Lothringen! 1994. Germany/France. Written and directed by Jean-Marie Straub, Danièle Huillet. Based on Colette Baudoche, by Maurice Barrès. With Emmanuelle Straub, André Warynski, Dominique Dosdat. 35mm. In French; English subtitles. 21 min.
Straub, who was born in Metz, Lorraine, in 1933, once observed, “I like the Alsatians—they are the only French who have as much irony as Corneille.” In this film, which conjures “a conspiratorial atmosphere of fear and hatred,” Straub and Huillet draw upon a pair of novels by Maurice Barrès, a celebrated Alsatian author, extreme nationalist, crude anti-Semite, and ardent anti-Dreyfusard, to tell tales of perfidy, humiliation, and resistance during the German occupation of Alsace-Lorraine between 1870 and 1918.
Un héritier (An Heir). 2010. France. Written and directed by Jean-Marie Straub. Based on “In the Service of Germany,” by Maurice Barrès. With Joseph Rottner, Jubarite Semaran. In French; English subtitles. 20 min.
Another film based on Straub’s memories of growing up in Metz and a work by Maurice Barrès (a story called “In the Service of Germany”). In 1903 a young country doctor, the son of a French Alsatian bourgeois, is forced to choose between “the French soul and the German deed” by defending or betraying the foresters, mothers, war veterans, and factory workers of the northern Rhine.
À propos de Venise (Geschichtsunterricht) (Concerning Venice [History Lessons]). 2013. Switzerland/France. Written and directed by Jean-Marie Straub. Based on The Death of Venice, by Maurice Barrès. With Barbara Ulrich.
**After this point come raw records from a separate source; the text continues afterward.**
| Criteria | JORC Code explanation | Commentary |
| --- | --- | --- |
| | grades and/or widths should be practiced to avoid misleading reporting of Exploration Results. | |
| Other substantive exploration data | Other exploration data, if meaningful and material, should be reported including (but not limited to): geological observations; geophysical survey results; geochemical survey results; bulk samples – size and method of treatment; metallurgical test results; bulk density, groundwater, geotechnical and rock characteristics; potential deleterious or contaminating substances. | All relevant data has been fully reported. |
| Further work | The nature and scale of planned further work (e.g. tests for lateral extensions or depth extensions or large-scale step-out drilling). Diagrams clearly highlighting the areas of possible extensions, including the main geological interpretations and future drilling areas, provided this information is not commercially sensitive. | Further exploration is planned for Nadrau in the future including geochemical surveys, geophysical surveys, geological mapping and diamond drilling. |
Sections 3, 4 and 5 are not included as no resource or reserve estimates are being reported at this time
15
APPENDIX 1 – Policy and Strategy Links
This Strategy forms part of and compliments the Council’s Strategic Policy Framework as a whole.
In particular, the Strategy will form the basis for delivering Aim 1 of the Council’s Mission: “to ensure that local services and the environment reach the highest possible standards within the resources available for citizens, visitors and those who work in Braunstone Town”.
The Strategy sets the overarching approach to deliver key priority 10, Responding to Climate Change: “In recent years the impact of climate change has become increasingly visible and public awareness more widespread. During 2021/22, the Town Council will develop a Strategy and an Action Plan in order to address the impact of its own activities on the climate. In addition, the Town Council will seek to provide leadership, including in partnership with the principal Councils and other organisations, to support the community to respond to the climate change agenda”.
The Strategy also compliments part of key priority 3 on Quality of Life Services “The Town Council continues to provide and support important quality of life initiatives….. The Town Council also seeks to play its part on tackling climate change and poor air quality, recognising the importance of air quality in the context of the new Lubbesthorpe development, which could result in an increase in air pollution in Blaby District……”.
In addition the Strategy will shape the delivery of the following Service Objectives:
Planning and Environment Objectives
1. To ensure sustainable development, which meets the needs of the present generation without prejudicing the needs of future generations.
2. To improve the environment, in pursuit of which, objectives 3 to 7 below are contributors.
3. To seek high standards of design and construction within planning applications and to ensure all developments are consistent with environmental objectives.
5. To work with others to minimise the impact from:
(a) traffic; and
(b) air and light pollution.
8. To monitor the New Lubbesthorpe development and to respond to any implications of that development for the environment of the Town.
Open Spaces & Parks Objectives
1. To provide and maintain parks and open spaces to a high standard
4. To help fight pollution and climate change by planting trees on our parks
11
In French; English subtitles. 23 min.
Waters lap gently against the shore as Barbara Ulrich recites Maurice Barrès’s essay about the past glories and tenuous fate of the Most Serene Republic, its once faithful and cosmopolitan but now indolent citizens, its visitors both famous (Chateaubriand, Goethe, Napoleon) and ordinary, its courtesans and pigeons, its solidity and dazzling immateriality.
Itinéraire de Jean Bricard (Itinerary of Jean Bricard). 2007. France. Written and directed by Jean-Marie Straub, Danièle Huillet. Based on the book by Jean-Yves Petiteau. 35mm. In French; English subtitles. 40 min.
Scarred by wartime occupation and postwar pollution, Coton Island is a palimpsest of history brought vividly to life in Jean Bricard’s childhood memories. The island, strategically located on the Loire, was once a lively port town with ash trees, vineyards, and tributaries alive with salmon and shad. But in 1944 Coton Island was occupied by the Germans and became the setting for brutal roundups and executions (including that of Bricard’s uncle) and for small acts of heroic resistance. After collaborating with Huillet on the script, Straub completed Itinerary after her death in 2006. He filmed Coton Island against a stark and leaden winter light; he used deliberatively long tracking shots and nearly still compositions to evoke a kind of enduring resilience.